As well as a dark mode for Maps, password checker and Auto tweaks.

The first developer preview of Android 12 may not have told us a lot about what to expect from the next version of Google's mobile OS, but we're getting new features sooner than we expected. The company is announcing a set of six updates today that could tide us over as we wait for Android 12 to officially arrive. The changes include a password checkup tool, dark mode for Google Maps, Assistant lock screen cards, revamped TalkBack screen reader and scheduled Messages. Android Auto is also getting custom wallpapers, voice-activated games and a privacy screen.

For most people, the most immediately useful update is the ability to schedule Messages. Android users can set a text to send after a certain time (say after your partner has posted your engagement announcement to Instagram, for example). This can be helpful in a variety of scenarios, like when you're talking to someone in a different timezone and don't want to bother them while they're asleep, or if you simply don't want to appear too eager when chatting up a potential new lover. Scheduled send in Messages is starting to roll out and will be available to those using Android 7 or newer.

We've heard for months that a dark mode may be coming to Google Maps, and today the feature is finally official. You can go to the app's Settings, select Theme and tap Always in Dark Theme to switch to the new scheme when you're using Maps. Another update that's been a long time coming is the ability to use Assistant when your phone is locked. If you activate the Lock Screen Personal Results in Assistant settings, you can ask the helper to make calls, set timers or play music and a card will appear onscreen to execute your command. This can make your device easier for hands-free use, which should benefit those with mobility impairments too.

Android Spring 2021 update Assistant lock screen

Google is also updating one of its biggest accessibility features — the TalkBack screen reader. It's adding a dozen new multi-finger gestures and voice commands to make it easier to interact with your phone if you can't see your display. The new gestures are available on the latest version of TalkBack on Pixel devices and Samsung's One UI 3 onwards. There will also be new reading controls that let you swipe with three fingers to change between reading just the headlines, every word or even every single character.

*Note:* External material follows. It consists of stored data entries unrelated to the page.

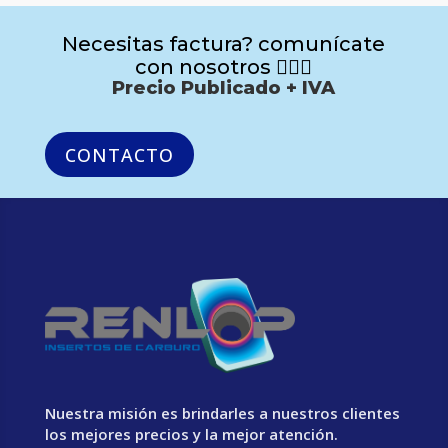
Necesitas factura? comunícate
con nosotros 🙋🏻‍♂️
Precio Publicado + IVA
CONTACTO
Nuestra misión es brindarles a nuestros clientes
los mejores precios y la mejor atención.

The company also received feedback that TalkBack's menu structure was confusing, so the update integrates them in an effort to make navigation simpler. Google's also adding more customization options and support for Arabic and Spanish in its braille keyboard to cater to more people's needs. This version of TalkBack was co-developed with Samsung, and it's now the default screen reader on all Galaxy devices running One UI 3 and later.

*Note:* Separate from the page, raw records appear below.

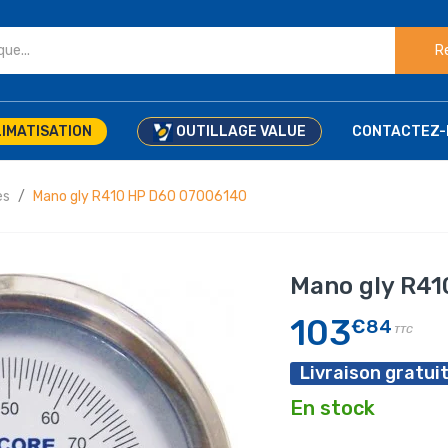
R
IMATISATION
OUTILLAGE VALUE
CONTACTEZ-
es
Mano gly R410 HP D60 07006140
Mano gly R41
103
€84
TTC
Livraison gratuit
En stock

One of the new features in today's announcement may sound familiar — password checkup. It's been mentioned since 2019, and was initially available on Chrome to alert you if your password has been compromised and posted on the web. With today's update, Google will check your passwords when you enter them into an app using Autofill and walk you through changing it. This will work on devices running Android 9 and later.

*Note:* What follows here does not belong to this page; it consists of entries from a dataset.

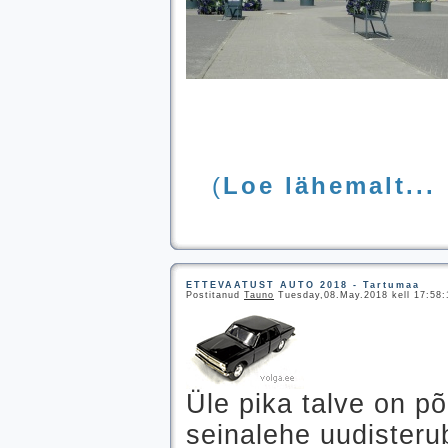
(
Loe lähemalt...
ETTEVAATUST AUTO 2018 - Tartumaa
Postitanud
Tauno
Tuesday,08.May.2018 kell 17:58:1
Üle pika talve on põ
seinalehe uudisterub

Google Android Spring 2021 update Android Auto dashboard animation

Finally, Android Auto will soon get shortcuts on the launch screen to make it easier to reach your contacts or activate the Assistant. Voice-activated games like Jeopardy! and trivia are also coming, as is a privacy screen that lets you decide when Android Auto appears on your car's display. You'll also be able to pick from a selection of "car-inspired backgrounds" to personalize your dashboard, and those with wider screens can split it to feature Google Maps on one side and media controls on the other.

It's not clear when all of these updates will start rolling out, though the ones for Android Auto will be available "in the coming days" on phones with Android 6.0 or later. Google has been releasing new features for its OS more frequently throughout the year lately, instead of saving them for one big release with each major version of Android. While it might lead to every generation of the software feeling like less of an upgrade, it's nice to get these features as they become ready instead of having to wait till later in the year.